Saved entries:
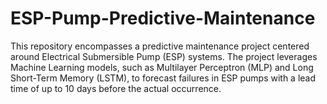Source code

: # ESP-Pump-Predictive-Maintenance
This repository encompasses a predictive maintenance project centered around Electrical Submersible Pump (ESP) systems. The project leverages Machine Learning models, such as Multilayer Perceptron (MLP) and Long Short-Term Memory (LSTM), to forecast failures in ESP pumps with a lead time of up to 10 days before the actual occurrence. 
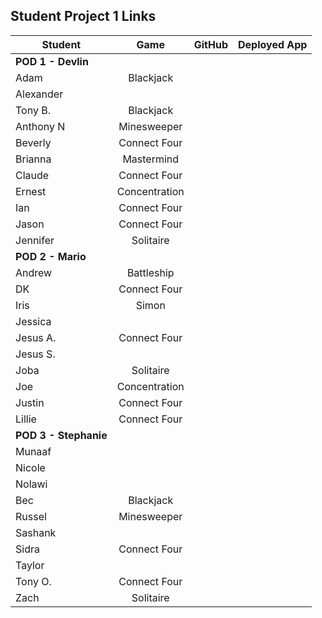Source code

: ## Student Project 1 Links

| Student | Game | GitHub | Deployed App |
|---|:---:|:---:|:---:|
| **POD 1 - Devlin** |  |  |  |
| Adam | Blackjack |  |  |
| Alexander |  |  |  |
| Tony B. | Blackjack |  |  |
| Anthony N | Minesweeper |  |  |
| Beverly | Connect Four |  |  |
| Brianna | Mastermind |  |  |
| Claude | Connect Four |  |  |
| Ernest | Concentration |  |  |
| Ian | Connect Four |  |  |
| Jason | Connect Four |  |  |
| Jennifer | Solitaire |  |  |
| **POD 2 - Mario** |  |  |  |
| Andrew | Battleship |  |  |
| DK | Connect Four |  |  |
| Iris | Simon |  |  |
| Jessica |  |  |  |
| Jesus A. | Connect Four |  |  |
| Jesus S. |  |  |  |
| Joba | Solitaire |  |  |
| Joe | Concentration |  |  |
| Justin | Connect Four |  |  |
| Lillie | Connect Four |  |  |
| **POD 3 - Stephanie** |  |  |  |
| Munaaf |  |  |  |
| Nicole |  |  |  |
| Nolawi |  |  |  |
| Bec | Blackjack |  |  |
| Russel | Minesweeper |  |  |
| Sashank |  |  |  |
| Sidra | Connect Four |  |  |
| Taylor |  |  |  |
| Tony O. | Connect Four |  |  |
| Zach | Solitaire |  |  |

JOB ITEM: Answer with one number only: how many lines in the data contain the word "Four"?

EXERCISE ANSWER: 10